Batch Training with Dynamic Networks
Training static networks is relatively straightforward. If you
use train
the network is trained
in batch mode and the inputs are converted to concurrent vectors (columns
of a matrix), even if they are originally passed as a sequence (elements
of a cell array). If you use adapt
,
the format of the input determines the method of training. If the
inputs are passed as a sequence, then the network is trained in incremental
mode. If the inputs are passed as concurrent vectors, then batch mode
training is used.
With dynamic networks, batch mode training is typically done
with train
only, especially if
only one training sequence exists. To illustrate this, consider again
the linear network with a delay. Use a learning rate of 0.02 for the
training. (When using a gradient descent algorithm, you typically
use a smaller learning rate for batch mode training than incremental
training, because all the individual gradients are summed before determining
the step change to the weights.)
net = linearlayer([0 1],0.02); net.inputs{1}.size = 1; net.layers{1}.dimensions = 1; net.IW{1,1} = [0 0]; net.biasConnect = 0; net.trainParam.epochs = 1; Pi = {1}; P = {2 3 4}; T = {3 5 6};
You want to train the network with the same sequence used for the incremental training earlier, but this time you want to update the weights only after all the inputs are applied (batch mode). The network is simulated in sequential mode, because the input is a sequence, but the weights are updated in batch mode.
net = train(net,P,T,Pi);
The weights after one epoch of training are
net.IW{1,1} ans = 0.9000 0.6200
These are different weights than you would obtain using incremental training, where the weights would be updated three times during one pass through the training set. For batch training the weights are only updated once in each epoch.
Training Feedback
The showWindow
parameter allows you to specify
whether a training window is visible when you train. The training
window appears by default. Two other parameters, showCommandLine
and show
,
determine whether command-line output is generated and the number
of epochs between command-line feedback during training.

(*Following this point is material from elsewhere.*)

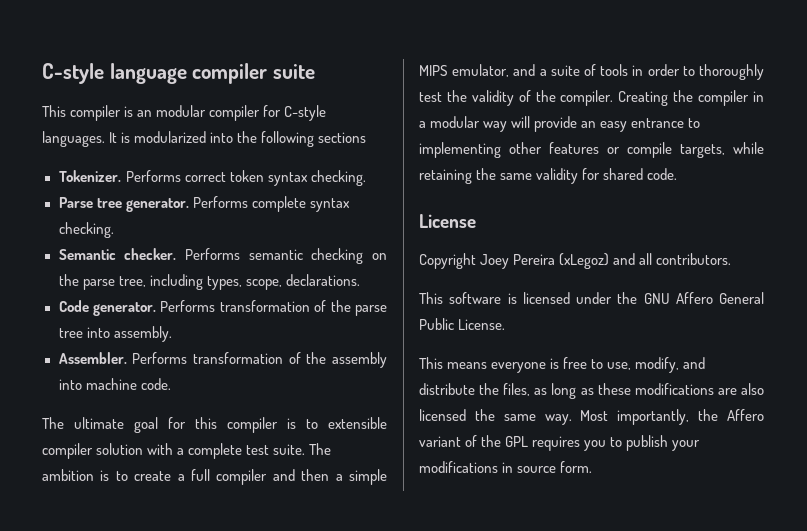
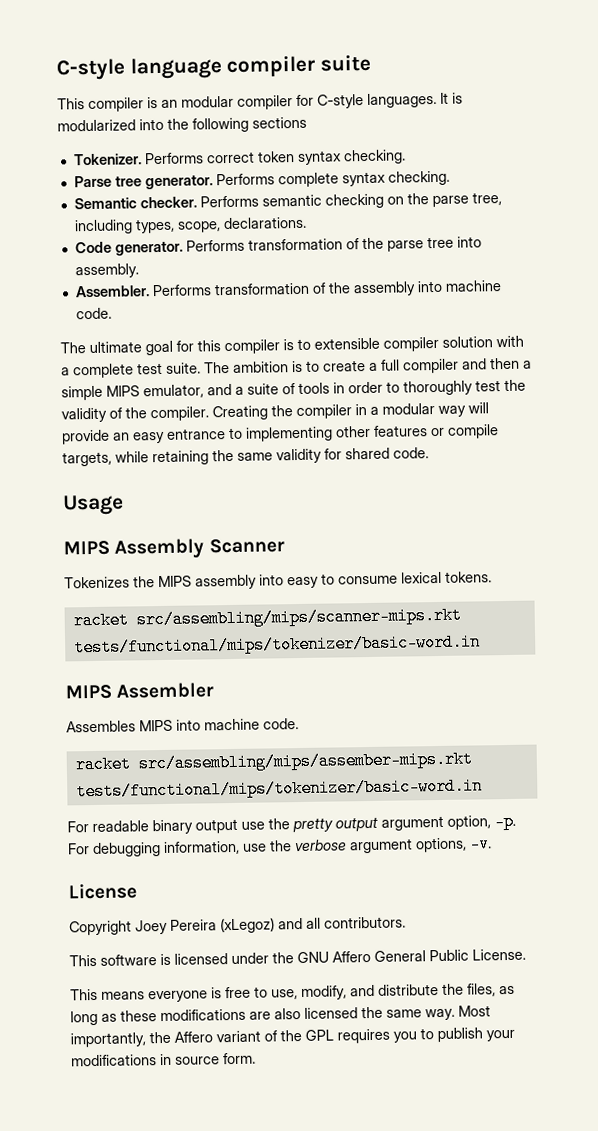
(678, 174) none -> [62,494,124,516] [63,538,285,559] [64,571,492,590] [72,606,462,630] [73,633,481,657] [65,682,215,700] [66,718,299,733] [74,750,473,774] [75,777,483,801] [67,812,516,835] [68,835,492,858] // Usage // MIPS Assembly Scanner // Tokenizes the MIPS assembly into easy to consume lexical tokens. // racket src/assembling/mips/scanner-mips.rkt tests/functional/mips/tokenizer/basic-word.in // MIPS Assembler // Assembles MIPS into machine code. // racket src/assembling/mips/assember-mips.rkt tests/functional/mips/tokenizer/basic-word.in // For readable binary output use the pretty output argument option, -p. For debugging information, use the verbose argument options, -v.

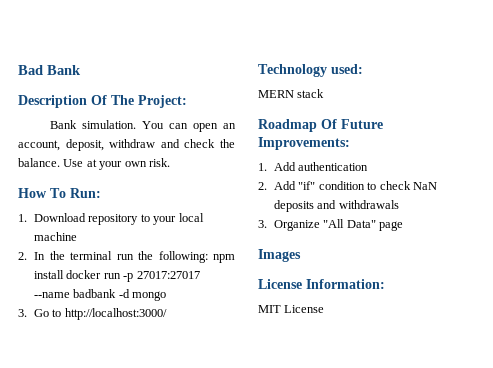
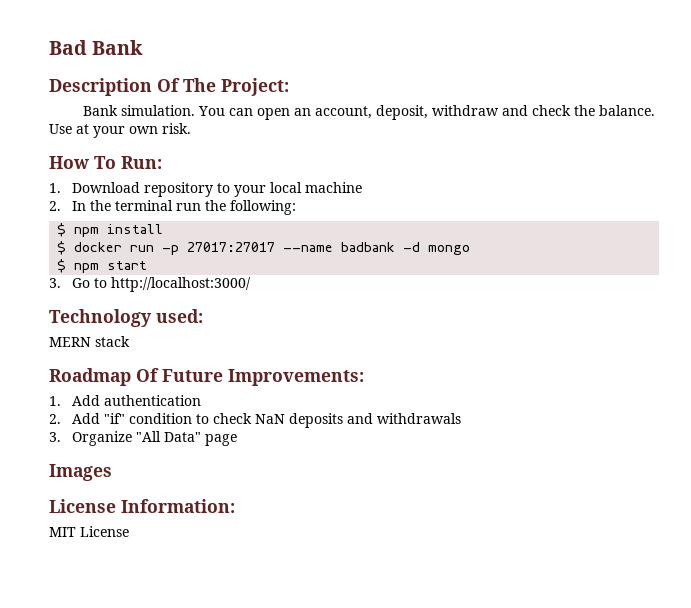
(208, 257) none -> [57,223,67,237] // $
(65, 274) none -> [57,241,67,255] // $
(167, 296) none -> [57,259,148,273] // $ npm start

For instance,
this code turns off the training window and gives you training status
information every 35 epochs when the network is later trained with train
:
net.trainParam.showWindow = false; net.trainParam.showCommandLine = true; net.trainParam.show= 35;
Sometimes it is convenient to disable all training displays. To do that, turn off both the training window and command-line feedback:
net.trainParam.showWindow = false; net.trainParam.showCommandLine = false;
The training window appears automatically when you train.